Sunday, October 2, 2011

Isn't it exhausting?

This blog can just be renamed "The Gradual Loss of the Innocence of Youth".  I don't just mean that in the sense of how I constantly obsess over AizenxIchigo yaoi fanfics.  I mean that as I get older, the lesson of life's unfairness is constantly being reinforced.  I'm not talking about me not getting the prettiest looks, or being born into the richest family, or some whiny little teenage boy that I have a crush on ends up liking someone else, or whatever bad luck I feel like I'm having-- those trivial problems make me want to barf whenever I hear someone complaining about it like it's the end of the world.

What I suppose I'm trying to say is, this world is such a hypocrite.

Why teach us to be objective if you'll only play favorites later?
Why force others to be Christian if you'll only verbally abuse them later?
Why promise us the opportunity of a lifetime if you don't know for sure?
Why claim to be acting in my best interest when you don't even know what you're doing in the first place?

You can't really trust anyone.  Perhaps not even yourself.

But as discontent as I feel right now, I think the lesson most impressed into my brain recently is that my own opinions don't really matter.  At all.  I hate to be a self-hating defeatist, but I know I serve no purpose on this world besides to take up space.  I can feel it wherever I go.

If I never attended the high school I did, my classmates would be able to live just as well as they do now.  Perhaps they'd enjoy themselves more without me there, since most of them seem to find me so intolerable.
If I never went to church, there'd be precious few who'd ever notice my absence.
If I was never born, my family would probably be a lot different.  My mom would still be able to have kids.  And if they never knew I existed, then... everything that was my fault never existed either.

It's tiresome, knowing that anything you have to say won't ever make a difference, nor was it ever meant to.  I'm just... there.  It's like that theme in Haruki Murakami's book after the quake.  I'm empty.  I'm completely devoid of anything.

I take these depressing tales, of books such as After the QuakeThe Fourth Treasure, and Crime and Punishment.  Of manga like Kimi no Knife, A Falsified Romance, Masca, and Hana no Namae.
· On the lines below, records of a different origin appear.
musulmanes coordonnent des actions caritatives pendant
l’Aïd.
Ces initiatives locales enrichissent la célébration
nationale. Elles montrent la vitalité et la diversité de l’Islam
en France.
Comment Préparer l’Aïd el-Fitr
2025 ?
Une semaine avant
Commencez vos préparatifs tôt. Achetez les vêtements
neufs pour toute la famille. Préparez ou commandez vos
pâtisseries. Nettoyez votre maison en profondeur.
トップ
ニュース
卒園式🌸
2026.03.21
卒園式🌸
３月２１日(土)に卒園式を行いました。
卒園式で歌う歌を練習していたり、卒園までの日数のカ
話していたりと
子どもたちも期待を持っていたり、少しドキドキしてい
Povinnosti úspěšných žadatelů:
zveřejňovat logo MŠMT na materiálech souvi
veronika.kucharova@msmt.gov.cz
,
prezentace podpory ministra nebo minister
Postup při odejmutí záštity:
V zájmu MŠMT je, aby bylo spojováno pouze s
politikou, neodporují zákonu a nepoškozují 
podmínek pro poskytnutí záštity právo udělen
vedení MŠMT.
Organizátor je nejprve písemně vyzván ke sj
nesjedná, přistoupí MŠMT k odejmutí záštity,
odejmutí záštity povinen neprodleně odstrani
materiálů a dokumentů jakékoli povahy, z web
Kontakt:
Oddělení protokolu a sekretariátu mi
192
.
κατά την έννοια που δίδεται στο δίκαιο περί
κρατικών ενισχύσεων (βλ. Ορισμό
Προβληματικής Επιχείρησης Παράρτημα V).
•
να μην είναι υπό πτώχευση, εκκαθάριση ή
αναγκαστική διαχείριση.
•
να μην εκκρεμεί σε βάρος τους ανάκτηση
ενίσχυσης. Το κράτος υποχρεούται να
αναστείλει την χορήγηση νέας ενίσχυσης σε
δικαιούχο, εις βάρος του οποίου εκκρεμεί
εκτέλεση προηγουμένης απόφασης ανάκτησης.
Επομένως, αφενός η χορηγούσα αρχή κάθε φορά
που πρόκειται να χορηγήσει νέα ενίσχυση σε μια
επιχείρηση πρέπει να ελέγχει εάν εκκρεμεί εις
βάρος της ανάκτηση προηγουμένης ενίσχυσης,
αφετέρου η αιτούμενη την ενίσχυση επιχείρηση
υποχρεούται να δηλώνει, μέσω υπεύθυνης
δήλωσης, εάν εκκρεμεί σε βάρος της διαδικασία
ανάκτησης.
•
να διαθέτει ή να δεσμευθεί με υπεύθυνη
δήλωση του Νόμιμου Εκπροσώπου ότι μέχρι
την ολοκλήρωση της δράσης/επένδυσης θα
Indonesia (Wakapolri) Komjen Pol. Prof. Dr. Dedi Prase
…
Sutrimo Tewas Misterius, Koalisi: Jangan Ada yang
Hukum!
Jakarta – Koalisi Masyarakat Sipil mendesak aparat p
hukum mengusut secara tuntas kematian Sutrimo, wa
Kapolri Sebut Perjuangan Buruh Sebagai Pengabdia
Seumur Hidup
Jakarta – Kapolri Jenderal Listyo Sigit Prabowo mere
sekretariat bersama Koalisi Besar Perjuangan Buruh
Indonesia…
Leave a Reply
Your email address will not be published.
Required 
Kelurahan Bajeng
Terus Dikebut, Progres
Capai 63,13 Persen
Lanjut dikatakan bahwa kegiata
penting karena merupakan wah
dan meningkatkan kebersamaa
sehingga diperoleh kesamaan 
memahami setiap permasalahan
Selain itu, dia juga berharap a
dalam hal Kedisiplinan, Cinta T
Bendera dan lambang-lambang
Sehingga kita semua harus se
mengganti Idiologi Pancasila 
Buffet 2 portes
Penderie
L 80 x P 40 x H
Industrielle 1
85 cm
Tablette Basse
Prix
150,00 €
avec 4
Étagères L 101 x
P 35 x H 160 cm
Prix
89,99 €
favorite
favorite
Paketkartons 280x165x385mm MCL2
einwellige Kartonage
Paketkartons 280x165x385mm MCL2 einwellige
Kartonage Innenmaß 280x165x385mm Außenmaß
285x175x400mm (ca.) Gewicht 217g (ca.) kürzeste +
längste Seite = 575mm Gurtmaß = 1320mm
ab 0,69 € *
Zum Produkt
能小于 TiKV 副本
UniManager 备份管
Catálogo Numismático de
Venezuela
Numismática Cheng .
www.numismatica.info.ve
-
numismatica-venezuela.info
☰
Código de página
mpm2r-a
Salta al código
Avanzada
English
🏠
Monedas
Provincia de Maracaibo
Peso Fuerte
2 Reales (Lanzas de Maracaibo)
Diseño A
I collect terrible, tragic, dark productions and cradle them, cherish them like they were images of the Bible.  I love them because they comfort me, tell me that there is a quiet tranquility, a mute order, in the opposite of what I live for and what I ever hoped to be.

There is beauty in failure, in immorality, in insanity.  It can be something to be envied, to be desired.  The humility in knowing without ever changing the fact: status as the lowest of the low.

Meaningless.  That's what this all is.